Originally Posted by MKPatrick:
“I think the real case here is that, ever since Chris Eccleston said "I'm the Doctor ... run!" there hasn't actually been any Doctor Who on tv.
The new show, some of which I have enjoyed, fails to see what the point of the old stories was. RTD and Moffat treat the Doctor (and his relationship with the companions) as the centre of the show. This is not how it was. The story, the adventure, the mystery or the crisi was the centre. The Doctor breezed in, messed up a few things, lost his companion for a while, then uncovered and foiled the plot. He then left the situaiton, pretty much as he found it minus the alien invasion/infestation/plot.
The new era of DW seems to treat the Doctor as a God like figure, in a universe where evrything is solved by going back and forth in time in the highly reliable and infintely pilotable TARDIS. What happened to that ramshackle machine that would throw us off to some corner of the universe where plots lurked, aliens plotted and folk were in need of a bohemian hero?
Too much of what made the original show has been cast aside to serve the ego of the producers. Increased production values do not necessarily improve a show. Too often in the new era the story revolves around the companion, leaving the story of the week as nothing more than a backdrop. Whilst I applaud the attempts to change the show from its episodic "monster of the week" format, I think it's time people admitted that, to a large extent it has failed.
DW was never a soap, it was an adventure series. They say never meet your heroes.

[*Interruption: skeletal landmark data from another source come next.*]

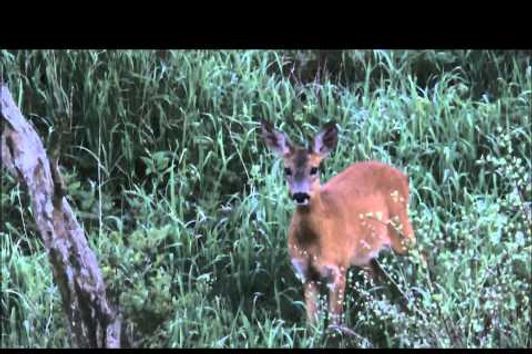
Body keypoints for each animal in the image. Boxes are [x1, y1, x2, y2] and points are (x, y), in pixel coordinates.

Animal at [260, 120, 416, 330]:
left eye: (314, 169)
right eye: (287, 170)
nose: (300, 195)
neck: (314, 241)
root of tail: (403, 176)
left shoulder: (339, 268)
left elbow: (335, 321)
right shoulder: (306, 273)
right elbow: (312, 324)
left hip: (401, 228)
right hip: (364, 251)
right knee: (376, 272)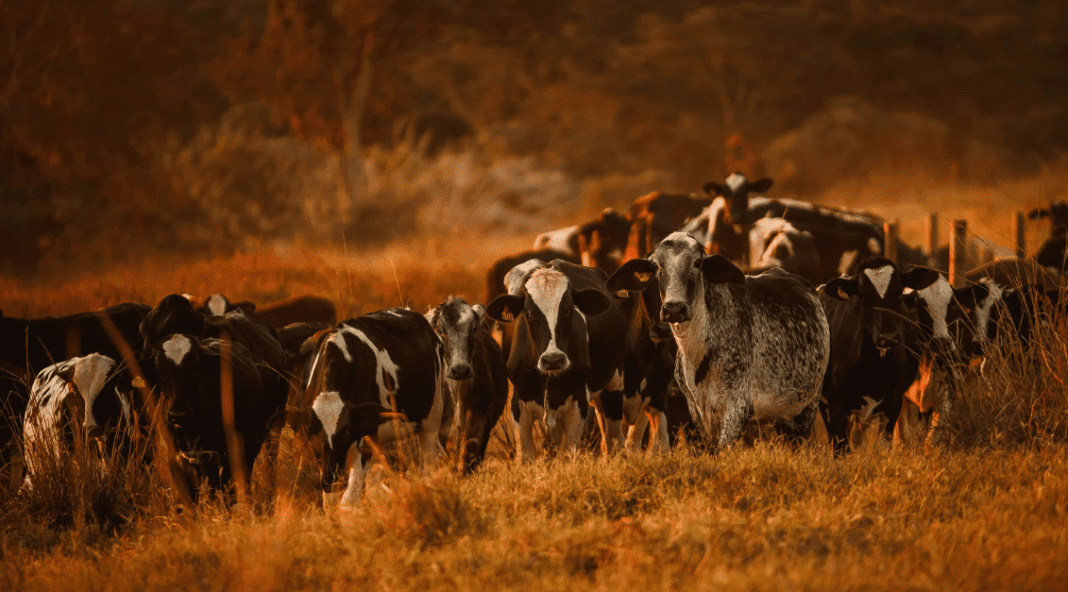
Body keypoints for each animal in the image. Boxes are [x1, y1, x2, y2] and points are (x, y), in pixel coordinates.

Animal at [283, 308, 445, 507]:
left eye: (346, 431)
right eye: (311, 431)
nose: (330, 478)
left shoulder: (361, 438)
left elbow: (348, 499)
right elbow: (330, 502)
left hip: (433, 416)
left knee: (427, 466)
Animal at [486, 259, 626, 460]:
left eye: (568, 309)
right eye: (528, 313)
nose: (553, 360)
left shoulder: (578, 403)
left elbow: (565, 455)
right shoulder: (519, 403)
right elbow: (526, 455)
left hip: (613, 385)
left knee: (614, 441)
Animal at [606, 232, 831, 450]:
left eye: (697, 263)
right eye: (657, 266)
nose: (674, 309)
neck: (698, 353)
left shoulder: (736, 408)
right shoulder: (696, 411)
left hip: (807, 408)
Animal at [818, 258, 940, 454]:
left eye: (899, 292)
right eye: (862, 296)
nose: (888, 337)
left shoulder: (893, 403)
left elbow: (883, 447)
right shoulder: (835, 405)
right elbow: (841, 448)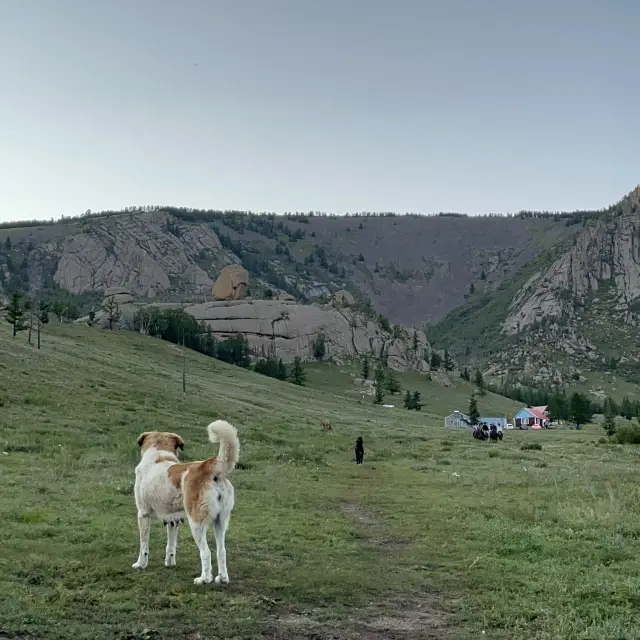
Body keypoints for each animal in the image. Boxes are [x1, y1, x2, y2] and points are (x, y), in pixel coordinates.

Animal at [132, 420, 240, 584]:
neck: (158, 454)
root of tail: (208, 466)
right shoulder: (172, 519)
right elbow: (171, 545)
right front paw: (169, 563)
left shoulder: (143, 515)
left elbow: (143, 545)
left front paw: (140, 565)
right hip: (220, 522)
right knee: (221, 551)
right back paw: (222, 578)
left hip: (196, 523)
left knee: (206, 552)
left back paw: (204, 579)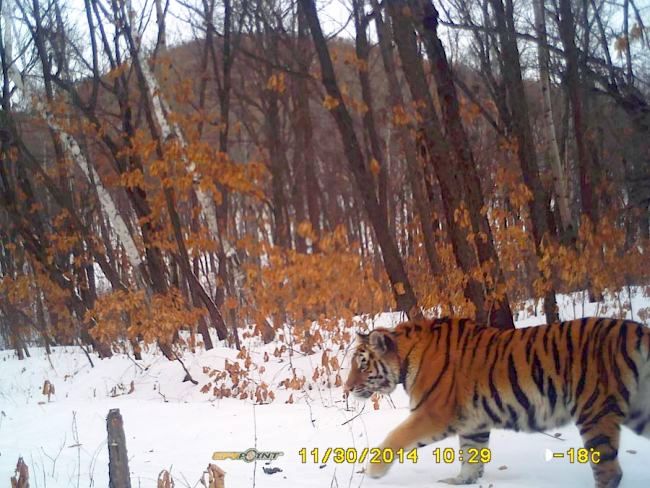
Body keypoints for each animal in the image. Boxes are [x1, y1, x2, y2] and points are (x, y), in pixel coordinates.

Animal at [344, 317, 650, 488]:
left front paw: (373, 471)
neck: (406, 358)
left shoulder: (432, 413)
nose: (346, 388)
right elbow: (471, 454)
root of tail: (637, 330)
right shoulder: (472, 422)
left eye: (362, 364)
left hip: (594, 410)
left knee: (609, 472)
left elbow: (396, 436)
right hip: (639, 410)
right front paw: (460, 482)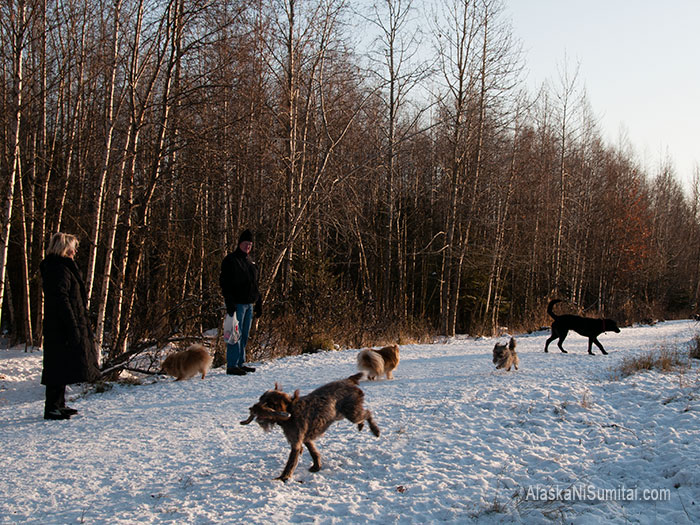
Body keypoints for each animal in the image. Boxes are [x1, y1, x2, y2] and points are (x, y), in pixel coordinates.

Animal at [242, 372, 382, 478]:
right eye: (261, 399)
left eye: (270, 403)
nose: (253, 408)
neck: (291, 412)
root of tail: (348, 381)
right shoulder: (305, 438)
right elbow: (313, 452)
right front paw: (316, 466)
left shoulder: (296, 442)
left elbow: (291, 463)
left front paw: (283, 478)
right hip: (343, 413)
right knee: (363, 415)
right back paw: (361, 426)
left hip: (351, 413)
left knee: (367, 413)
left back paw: (375, 430)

I say fans of a show don't necessarily make the best guardians of it (there is enough bad fan fiction out there to prove this a billion times over).
After the opening two parter of series 6 I find myself, a long time DW fan since "The Curse of Peladon" wondering if I will remain watching. This Doctor is not my Doctor and I think that's a shame.
These are just some late night thoughts - not an attenpt to stir up a hornets nest ...”
I think that sums it up...
It's not supposed to be 'your Doctor' after your time. The reason the format has changed is because the viewing public has changed - audiences are different to how they used to be. This is reflected in the output.
If the same format from years ago had been used then this rebooted Doctor Who would not have worked.
Whilst you are obviously allowed to lament your lost Doctor, you can't force people to admit that it has failed (your words), when it quite obviously hasn't! Remember - your Doctor was different to those that came before, and also to those that came after.
It also seems a great pity that you fail to grasp the fact that Doctor Who was evolved through change. Quite a lot of older fans seem to be unable to grasp this, too. The show used to embrace change - and that is how it succeeded and became the legend it is. Why can you not allow it to keep changing and evolving? Would you
seriously prefer a stagnated Doctor?